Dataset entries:
■ ■ ■
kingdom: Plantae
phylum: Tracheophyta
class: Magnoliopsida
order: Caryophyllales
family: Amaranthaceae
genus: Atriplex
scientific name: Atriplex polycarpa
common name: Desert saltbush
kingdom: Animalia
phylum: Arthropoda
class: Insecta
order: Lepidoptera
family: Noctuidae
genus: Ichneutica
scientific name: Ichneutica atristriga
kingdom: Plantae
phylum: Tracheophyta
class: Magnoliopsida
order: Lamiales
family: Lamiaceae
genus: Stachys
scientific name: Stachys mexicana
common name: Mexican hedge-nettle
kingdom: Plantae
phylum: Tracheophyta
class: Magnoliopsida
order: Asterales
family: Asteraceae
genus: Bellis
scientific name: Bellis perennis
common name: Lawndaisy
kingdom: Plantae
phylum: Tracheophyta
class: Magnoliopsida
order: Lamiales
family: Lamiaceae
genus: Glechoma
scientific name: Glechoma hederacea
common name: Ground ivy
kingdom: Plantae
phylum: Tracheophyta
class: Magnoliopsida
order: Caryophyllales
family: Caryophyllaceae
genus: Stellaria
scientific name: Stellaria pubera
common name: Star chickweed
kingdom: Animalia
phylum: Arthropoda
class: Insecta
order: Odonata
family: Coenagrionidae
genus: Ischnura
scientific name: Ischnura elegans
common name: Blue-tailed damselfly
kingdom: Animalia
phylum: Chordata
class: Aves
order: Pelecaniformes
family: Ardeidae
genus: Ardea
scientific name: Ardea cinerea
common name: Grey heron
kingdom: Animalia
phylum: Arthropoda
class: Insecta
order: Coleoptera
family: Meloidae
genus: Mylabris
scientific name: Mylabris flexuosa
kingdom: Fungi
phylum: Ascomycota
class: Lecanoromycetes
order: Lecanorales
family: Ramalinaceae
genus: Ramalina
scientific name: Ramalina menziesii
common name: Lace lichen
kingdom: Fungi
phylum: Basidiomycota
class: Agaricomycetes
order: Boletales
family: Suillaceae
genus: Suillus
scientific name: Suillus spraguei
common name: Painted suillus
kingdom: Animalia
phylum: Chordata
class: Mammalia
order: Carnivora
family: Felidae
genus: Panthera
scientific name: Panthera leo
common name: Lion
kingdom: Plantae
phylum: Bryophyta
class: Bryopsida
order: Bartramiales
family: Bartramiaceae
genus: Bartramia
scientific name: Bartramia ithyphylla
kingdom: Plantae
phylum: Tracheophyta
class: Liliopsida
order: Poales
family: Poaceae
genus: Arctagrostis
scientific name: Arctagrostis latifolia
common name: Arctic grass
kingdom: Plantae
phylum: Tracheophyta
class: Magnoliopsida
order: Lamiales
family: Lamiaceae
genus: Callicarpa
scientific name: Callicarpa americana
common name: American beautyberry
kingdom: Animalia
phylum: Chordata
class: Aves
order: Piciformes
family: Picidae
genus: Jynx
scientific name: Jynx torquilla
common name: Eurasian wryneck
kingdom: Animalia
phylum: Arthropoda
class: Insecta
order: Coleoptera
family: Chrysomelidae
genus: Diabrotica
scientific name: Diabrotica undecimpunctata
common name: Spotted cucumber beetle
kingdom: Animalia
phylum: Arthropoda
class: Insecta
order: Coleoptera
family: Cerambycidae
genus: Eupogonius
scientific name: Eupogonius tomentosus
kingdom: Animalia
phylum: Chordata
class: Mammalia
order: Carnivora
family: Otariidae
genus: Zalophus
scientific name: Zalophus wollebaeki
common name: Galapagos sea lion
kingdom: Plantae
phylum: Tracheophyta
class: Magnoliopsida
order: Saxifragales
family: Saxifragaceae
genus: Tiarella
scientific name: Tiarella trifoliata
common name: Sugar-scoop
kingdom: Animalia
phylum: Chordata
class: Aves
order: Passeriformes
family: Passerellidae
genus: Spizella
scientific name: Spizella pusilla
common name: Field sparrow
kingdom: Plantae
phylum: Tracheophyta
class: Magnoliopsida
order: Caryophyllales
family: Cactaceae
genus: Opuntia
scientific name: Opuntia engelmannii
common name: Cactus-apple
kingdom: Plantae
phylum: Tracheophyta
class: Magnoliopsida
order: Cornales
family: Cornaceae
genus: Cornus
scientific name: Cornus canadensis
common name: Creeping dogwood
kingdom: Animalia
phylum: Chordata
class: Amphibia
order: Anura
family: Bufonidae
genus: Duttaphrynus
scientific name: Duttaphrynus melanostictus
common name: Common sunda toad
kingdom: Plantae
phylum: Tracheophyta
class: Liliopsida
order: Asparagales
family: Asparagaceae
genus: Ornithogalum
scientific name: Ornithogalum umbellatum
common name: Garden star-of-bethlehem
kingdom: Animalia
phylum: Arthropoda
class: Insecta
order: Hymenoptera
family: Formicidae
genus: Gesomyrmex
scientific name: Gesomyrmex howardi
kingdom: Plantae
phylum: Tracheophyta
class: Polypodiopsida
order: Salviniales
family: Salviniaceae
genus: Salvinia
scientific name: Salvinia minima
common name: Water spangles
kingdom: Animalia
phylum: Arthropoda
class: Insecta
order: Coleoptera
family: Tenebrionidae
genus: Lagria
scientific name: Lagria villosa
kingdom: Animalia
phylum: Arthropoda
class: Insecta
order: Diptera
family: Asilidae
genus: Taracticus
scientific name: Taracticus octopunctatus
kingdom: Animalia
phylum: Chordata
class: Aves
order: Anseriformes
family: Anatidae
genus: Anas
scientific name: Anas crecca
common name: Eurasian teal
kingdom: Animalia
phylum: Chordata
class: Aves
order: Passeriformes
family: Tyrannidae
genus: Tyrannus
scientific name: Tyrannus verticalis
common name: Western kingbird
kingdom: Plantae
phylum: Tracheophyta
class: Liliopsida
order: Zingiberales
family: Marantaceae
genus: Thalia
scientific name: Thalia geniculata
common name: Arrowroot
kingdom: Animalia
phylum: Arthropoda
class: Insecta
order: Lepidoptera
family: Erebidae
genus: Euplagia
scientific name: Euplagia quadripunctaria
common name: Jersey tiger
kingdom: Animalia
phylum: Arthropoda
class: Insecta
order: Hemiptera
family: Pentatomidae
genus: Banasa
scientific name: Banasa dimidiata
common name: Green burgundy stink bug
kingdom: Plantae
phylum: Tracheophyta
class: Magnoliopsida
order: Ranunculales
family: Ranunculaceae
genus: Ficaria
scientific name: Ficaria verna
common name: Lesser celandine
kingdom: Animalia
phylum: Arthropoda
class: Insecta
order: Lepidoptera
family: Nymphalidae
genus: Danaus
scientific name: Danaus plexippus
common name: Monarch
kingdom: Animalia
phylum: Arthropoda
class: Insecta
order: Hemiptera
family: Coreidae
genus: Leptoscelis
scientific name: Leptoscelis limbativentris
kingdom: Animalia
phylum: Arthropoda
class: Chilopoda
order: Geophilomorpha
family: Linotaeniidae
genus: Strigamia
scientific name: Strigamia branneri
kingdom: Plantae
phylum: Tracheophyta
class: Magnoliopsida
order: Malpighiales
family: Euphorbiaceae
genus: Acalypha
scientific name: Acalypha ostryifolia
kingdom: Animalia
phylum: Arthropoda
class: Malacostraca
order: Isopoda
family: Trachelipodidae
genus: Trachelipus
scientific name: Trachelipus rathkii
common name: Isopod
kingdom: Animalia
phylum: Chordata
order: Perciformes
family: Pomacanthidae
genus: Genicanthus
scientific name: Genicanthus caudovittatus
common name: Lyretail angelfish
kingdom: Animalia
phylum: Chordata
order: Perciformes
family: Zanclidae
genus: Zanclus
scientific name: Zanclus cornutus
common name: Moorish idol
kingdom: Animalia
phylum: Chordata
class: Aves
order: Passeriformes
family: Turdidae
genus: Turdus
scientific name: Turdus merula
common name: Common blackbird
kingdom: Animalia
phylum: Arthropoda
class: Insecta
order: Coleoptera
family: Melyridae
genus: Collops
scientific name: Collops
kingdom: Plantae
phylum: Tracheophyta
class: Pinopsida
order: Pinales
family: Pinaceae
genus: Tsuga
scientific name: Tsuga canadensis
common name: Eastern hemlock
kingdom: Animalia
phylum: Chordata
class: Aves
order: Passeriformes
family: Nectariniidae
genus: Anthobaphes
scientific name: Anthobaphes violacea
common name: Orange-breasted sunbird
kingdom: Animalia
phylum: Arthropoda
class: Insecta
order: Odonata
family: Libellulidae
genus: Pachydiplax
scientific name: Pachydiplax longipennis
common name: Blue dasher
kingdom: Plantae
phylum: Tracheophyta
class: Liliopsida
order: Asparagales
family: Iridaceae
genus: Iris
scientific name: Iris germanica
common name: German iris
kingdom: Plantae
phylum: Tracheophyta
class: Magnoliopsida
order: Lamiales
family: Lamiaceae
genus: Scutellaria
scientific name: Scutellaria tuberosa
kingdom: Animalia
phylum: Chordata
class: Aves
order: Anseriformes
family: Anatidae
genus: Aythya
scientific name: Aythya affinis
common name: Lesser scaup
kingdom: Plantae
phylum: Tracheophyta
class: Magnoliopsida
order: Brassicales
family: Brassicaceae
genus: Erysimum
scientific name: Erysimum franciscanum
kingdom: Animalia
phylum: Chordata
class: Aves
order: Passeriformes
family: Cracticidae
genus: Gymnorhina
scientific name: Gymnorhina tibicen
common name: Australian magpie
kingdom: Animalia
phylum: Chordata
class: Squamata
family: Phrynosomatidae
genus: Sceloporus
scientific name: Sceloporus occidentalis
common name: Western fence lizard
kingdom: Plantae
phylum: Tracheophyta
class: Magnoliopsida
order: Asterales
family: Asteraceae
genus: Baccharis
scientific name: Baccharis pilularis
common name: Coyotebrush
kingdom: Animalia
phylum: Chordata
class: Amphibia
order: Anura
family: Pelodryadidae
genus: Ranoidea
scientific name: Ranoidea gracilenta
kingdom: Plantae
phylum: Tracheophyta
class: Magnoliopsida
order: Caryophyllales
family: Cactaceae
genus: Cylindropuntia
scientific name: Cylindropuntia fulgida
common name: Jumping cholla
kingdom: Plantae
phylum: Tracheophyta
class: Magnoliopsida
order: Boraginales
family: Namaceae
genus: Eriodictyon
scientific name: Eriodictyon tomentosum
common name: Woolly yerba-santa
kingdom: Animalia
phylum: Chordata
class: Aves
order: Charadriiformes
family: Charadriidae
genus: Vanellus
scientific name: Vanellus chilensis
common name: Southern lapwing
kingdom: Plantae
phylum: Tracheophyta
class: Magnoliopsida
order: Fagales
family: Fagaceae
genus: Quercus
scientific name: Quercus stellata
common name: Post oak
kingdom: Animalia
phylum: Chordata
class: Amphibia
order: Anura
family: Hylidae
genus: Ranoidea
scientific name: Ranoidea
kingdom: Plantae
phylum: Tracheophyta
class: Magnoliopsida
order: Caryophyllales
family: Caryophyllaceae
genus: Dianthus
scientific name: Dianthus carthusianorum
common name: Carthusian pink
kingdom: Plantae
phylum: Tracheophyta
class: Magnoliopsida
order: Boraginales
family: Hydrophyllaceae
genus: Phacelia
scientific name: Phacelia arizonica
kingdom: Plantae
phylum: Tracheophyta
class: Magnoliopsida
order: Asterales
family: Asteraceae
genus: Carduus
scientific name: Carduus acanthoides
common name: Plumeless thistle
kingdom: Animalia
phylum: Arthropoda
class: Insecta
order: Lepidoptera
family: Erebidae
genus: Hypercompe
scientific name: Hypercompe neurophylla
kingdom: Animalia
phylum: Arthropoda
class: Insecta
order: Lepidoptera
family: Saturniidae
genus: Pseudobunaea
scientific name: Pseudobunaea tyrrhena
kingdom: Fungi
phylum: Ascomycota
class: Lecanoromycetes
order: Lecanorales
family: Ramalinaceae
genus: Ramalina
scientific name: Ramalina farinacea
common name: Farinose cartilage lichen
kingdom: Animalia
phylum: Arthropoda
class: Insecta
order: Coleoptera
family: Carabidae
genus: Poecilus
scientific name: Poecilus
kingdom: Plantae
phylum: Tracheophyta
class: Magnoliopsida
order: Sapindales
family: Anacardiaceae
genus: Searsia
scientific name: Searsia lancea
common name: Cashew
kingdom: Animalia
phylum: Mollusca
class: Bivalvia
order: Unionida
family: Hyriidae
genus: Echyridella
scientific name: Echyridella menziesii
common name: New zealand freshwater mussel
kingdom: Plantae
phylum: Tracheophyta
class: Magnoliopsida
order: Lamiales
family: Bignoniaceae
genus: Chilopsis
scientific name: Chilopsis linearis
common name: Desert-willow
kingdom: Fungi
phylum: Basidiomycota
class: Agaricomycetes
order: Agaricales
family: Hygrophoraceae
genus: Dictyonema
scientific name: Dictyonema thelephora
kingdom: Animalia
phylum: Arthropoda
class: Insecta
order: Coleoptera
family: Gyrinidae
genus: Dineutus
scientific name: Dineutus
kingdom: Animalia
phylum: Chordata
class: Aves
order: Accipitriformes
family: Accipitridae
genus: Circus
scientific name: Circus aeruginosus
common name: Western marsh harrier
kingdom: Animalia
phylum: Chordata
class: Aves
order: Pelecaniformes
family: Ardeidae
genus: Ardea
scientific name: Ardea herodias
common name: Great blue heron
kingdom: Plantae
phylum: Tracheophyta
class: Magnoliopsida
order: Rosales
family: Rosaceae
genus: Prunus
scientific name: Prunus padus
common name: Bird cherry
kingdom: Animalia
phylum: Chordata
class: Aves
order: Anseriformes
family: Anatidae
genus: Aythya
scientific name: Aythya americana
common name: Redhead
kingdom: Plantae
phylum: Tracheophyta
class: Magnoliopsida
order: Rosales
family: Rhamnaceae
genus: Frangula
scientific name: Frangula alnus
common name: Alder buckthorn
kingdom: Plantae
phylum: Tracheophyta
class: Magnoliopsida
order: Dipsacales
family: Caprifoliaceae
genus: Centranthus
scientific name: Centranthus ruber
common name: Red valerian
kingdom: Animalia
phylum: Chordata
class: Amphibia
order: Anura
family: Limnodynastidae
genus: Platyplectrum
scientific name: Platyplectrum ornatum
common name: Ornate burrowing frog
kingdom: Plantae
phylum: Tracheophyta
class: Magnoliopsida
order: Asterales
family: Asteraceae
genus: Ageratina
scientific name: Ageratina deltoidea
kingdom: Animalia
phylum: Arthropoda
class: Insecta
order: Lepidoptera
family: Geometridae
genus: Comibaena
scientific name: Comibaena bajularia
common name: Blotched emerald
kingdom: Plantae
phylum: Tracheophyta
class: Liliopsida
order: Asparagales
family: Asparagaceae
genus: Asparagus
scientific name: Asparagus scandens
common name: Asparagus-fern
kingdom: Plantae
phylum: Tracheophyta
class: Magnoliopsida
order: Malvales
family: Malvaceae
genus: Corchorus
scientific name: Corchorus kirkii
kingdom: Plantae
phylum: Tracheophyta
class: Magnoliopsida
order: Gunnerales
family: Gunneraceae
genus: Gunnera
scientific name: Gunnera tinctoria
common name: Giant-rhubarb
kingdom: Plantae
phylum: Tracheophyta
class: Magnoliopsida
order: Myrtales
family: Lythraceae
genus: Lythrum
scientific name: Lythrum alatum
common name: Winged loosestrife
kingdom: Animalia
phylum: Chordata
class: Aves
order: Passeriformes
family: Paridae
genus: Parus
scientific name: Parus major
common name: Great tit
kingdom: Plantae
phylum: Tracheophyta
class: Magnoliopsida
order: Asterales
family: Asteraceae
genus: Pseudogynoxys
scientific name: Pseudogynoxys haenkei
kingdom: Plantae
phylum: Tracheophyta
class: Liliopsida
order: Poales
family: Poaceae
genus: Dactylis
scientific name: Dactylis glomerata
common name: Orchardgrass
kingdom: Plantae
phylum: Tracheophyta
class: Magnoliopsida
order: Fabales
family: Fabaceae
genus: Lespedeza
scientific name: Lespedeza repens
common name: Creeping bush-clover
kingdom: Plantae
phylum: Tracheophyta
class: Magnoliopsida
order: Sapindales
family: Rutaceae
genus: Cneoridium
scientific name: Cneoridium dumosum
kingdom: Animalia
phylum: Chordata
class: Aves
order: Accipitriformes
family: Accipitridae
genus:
■ ■ ■
Exercise instructions:
Lay out the lines from the start of the records through the line containing "genus: Bartramia" as a Markdown table with two columns, Row and Record line. Number each row and leave out any blank lines.

Solution for this exercise:
| Row | Record line |
|---|---|
| 1 | kingdom: Plantae |
| 2 | phylum: Tracheophyta |
| 3 | class: Magnoliopsida |
| 4 | order: Caryophyllales |
| 5 | family: Amaranthaceae |
| 6 | genus: Atriplex |
| 7 | scientific name: Atriplex polycarpa |
| 8 | common name: Desert saltbush |
| 9 | kingdom: Animalia |
| 10 | phylum: Arthropoda |
| 11 | class: Insecta |
| 12 | order: Lepidoptera |
| 13 | family: Noctuidae |
| 14 | genus: Ichneutica |
| 15 | scientific name: Ichneutica atristriga |
| 16 | kingdom: Plantae |
| 17 | phylum: Tracheophyta |
| 18 | class: Magnoliopsida |
| 19 | order: Lamiales |
| 20 | family: Lamiaceae |
| 21 | genus: Stachys |
| 22 | scientific name: Stachys mexicana |
| 23 | common name: Mexican hedge-nettle |
| 24 | kingdom: Plantae |
| 25 | phylum: Tracheophyta |
| 26 | class: Magnoliopsida |
| 27 | order: Asterales |
| 28 | family: Asteraceae |
| 29 | genus: Bellis |
| 30 | scientific name: Bellis perennis |
| 31 | common name: Lawndaisy |
| 32 | kingdom: Plantae |
| 33 | phylum: Tracheophyta |
| 34 | class: Magnoliopsida |
| 35 | order: Lamiales |
| 36 | family: Lamiaceae |
| 37 | genus: Glechoma |
| 38 | scientific name: Glechoma hederacea |
| 39 | common name: Ground ivy |
| 40 | kingdom: Plantae |
| 41 | phylum: Tracheophyta |
| 42 | class: Magnoliopsida |
| 43 | order: Caryophyllales |
| 44 | family: Caryophyllaceae |
| 45 | genus: Stellaria |
| 46 | scientific name: Stellaria pubera |
| 47 | common name: Star chickweed |
| 48 | kingdom: Animalia |
| 49 | phylum: Arthropoda |
| 50 | class: Insecta |
| 51 | order: Odonata |
| 52 | family: Coenagrionidae |
| 53 | genus: Ischnura |
| 54 | scientific name: Ischnura elegans |
| 55 | common name: Blue-tailed damselfly |
| 56 | kingdom: Animalia |
| 57 | phylum: Chordata |
| 58 | class: Aves |
| 59 | order: Pelecaniformes |
| 60 | family: Ardeidae |
| 61 | genus: Ardea |
| 62 | scientific name: Ardea cinerea |
| 63 | common name: Grey heron |
| 64 | kingdom: Animalia |
| 65 | phylum: Arthropoda |
| 66 | class: Insecta |
| 67 | order: Coleoptera |
| 68 | family: Meloidae |
| 69 | genus: Mylabris |
| 70 | scientific name: Mylabris flexuosa |
| 71 | kingdom: Fungi |
| 72 | phylum: Ascomycota |
| 73 | class: Lecanoromycetes |
| 74 | order: Lecanorales |
| 75 | family: Ramalinaceae |
| 76 | genus: Ramalina |
| 77 | scientific name: Ramalina menziesii |
| 78 | common name: Lace lichen |
| 79 | kingdom: Fungi |
| 80 | phylum: Basidiomycota |
| 81 | class: Agaricomycetes |
| 82 | order: Boletales |
| 83 | family: Suillaceae |
| 84 | genus: Suillus |
| 85 | scientific name: Suillus spraguei |
| 86 | common name: Painted suillus |
| 87 | kingdom: Animalia |
| 88 | phylum: Chordata |
| 89 | class: Mammalia |
| 90 | order: Carnivora |
| 91 | family: Felidae |
| 92 | genus: Panthera |
| 93 | scientific name: Panthera leo |
| 94 | common name: Lion |
| 95 | kingdom: Plantae |
| 96 | phylum: Bryophyta |
| 97 | class: Bryopsida |
| 98 | order: Bartramiales |
| 99 | family: Bartramiaceae |
| 100 | genus: Bartramia |